Sul tavolo ci sono ben 14 miliardi che costituirebbero l’architrave della prossima legge di bilancio, test cruciale per le forze di maggioranza in vista della scadenza elettorale.
DA HORMUZ UNA DOTE DI 14 MILIARDI
L’escalation nel Medio Oriente si è trasformata in un’ancora di salvataggio finanziaria per il governo italiano. Le tensioni nello Stretto di Hormuz e il conseguente aumento dei listini del petrolio e del gas hanno spinto Bruxelles a concedere una rinnovata flessibilità di bilancio. I tecnici di Giancarlo Giorgetti stanno inviando alla Commissione le carte che illustrano come Roma intenda spendere i 14 miliardi di euro complessivi, divisi equamente tra il 2026 (spese già sostenute) e il 2027.
Sommando questi 14 miliardi ad altrettanti fondi garantiti per l’adeguamento delle spese militari agli standard NATO, si ottiene quasi la metà della manovra finanziaria per il 2027 — stimata attorno ai 30 miliardi di euro — che potrà contare su un appoggio europeo che fino a pochi mesi fa sembrava impossibile.
COME SI POSSONO SPENDERE I SOLDI DELLA CLAUSOLA DI SALVAGUARDIA
I margini di spesa sbloccati dalla crisi di Hormuz hanno una destinazione d’uso ben precisa. I tecnici dell’UE ammettono investimenti strutturali e transizione, ma bocciano categoricamente qualsiasi intervento sui prezzi al consumo dei carburanti come sconti sulle accise dei carburanti, interventi di calmieramento del prezzo alla pompa e sussidi a fondo perduto.

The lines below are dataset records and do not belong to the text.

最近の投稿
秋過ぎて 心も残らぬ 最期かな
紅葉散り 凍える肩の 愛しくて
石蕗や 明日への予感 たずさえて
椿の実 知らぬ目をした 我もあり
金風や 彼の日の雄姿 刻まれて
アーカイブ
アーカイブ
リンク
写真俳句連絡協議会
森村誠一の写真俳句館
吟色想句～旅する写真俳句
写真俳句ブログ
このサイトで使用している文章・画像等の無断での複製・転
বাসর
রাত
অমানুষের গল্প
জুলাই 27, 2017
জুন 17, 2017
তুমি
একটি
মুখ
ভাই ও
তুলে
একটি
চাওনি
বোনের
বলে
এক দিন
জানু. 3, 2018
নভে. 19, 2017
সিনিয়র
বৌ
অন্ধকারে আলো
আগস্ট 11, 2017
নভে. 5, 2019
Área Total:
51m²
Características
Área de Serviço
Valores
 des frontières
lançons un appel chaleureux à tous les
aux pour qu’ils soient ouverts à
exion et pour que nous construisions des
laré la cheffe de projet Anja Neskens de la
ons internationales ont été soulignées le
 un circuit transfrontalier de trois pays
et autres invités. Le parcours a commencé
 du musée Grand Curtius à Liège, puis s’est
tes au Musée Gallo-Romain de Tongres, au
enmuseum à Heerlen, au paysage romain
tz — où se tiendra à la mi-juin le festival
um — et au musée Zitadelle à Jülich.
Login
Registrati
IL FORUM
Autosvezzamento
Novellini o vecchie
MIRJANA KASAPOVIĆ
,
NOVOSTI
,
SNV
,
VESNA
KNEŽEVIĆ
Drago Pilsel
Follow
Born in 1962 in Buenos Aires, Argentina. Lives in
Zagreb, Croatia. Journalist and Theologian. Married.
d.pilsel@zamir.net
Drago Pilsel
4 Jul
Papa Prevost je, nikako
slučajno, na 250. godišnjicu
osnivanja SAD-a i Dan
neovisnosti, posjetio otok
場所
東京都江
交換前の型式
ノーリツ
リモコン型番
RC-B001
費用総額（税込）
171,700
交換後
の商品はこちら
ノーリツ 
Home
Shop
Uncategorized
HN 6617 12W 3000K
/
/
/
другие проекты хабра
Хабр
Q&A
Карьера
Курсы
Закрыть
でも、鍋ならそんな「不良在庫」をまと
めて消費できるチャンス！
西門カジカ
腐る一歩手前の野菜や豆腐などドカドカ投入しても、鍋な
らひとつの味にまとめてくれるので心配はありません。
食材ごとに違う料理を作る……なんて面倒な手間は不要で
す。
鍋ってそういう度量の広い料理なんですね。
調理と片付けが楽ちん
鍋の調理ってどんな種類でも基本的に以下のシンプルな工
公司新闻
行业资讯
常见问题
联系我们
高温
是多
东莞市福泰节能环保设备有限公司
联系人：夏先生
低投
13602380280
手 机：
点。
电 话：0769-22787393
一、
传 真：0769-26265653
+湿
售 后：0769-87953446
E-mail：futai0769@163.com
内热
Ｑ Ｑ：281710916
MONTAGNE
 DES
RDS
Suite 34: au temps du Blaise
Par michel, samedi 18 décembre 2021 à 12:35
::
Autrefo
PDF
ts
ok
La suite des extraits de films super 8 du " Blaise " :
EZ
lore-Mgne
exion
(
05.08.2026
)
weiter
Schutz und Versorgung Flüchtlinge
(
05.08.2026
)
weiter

Oggi la Commissione Ue ha ufficializzato l’apertura della borsa della National Escape Clause (NEC) alla sicurezza energetica. La tabella di marcia della Commissione prevede una prima valutazione della richiesta a settembre, per poi passare all’approvazione definitiva all’Ecofin di ottobre, in concomitanza con la presentazione della bozza del Disegno di Legge di Bilancio in Consiglio dei Ministri.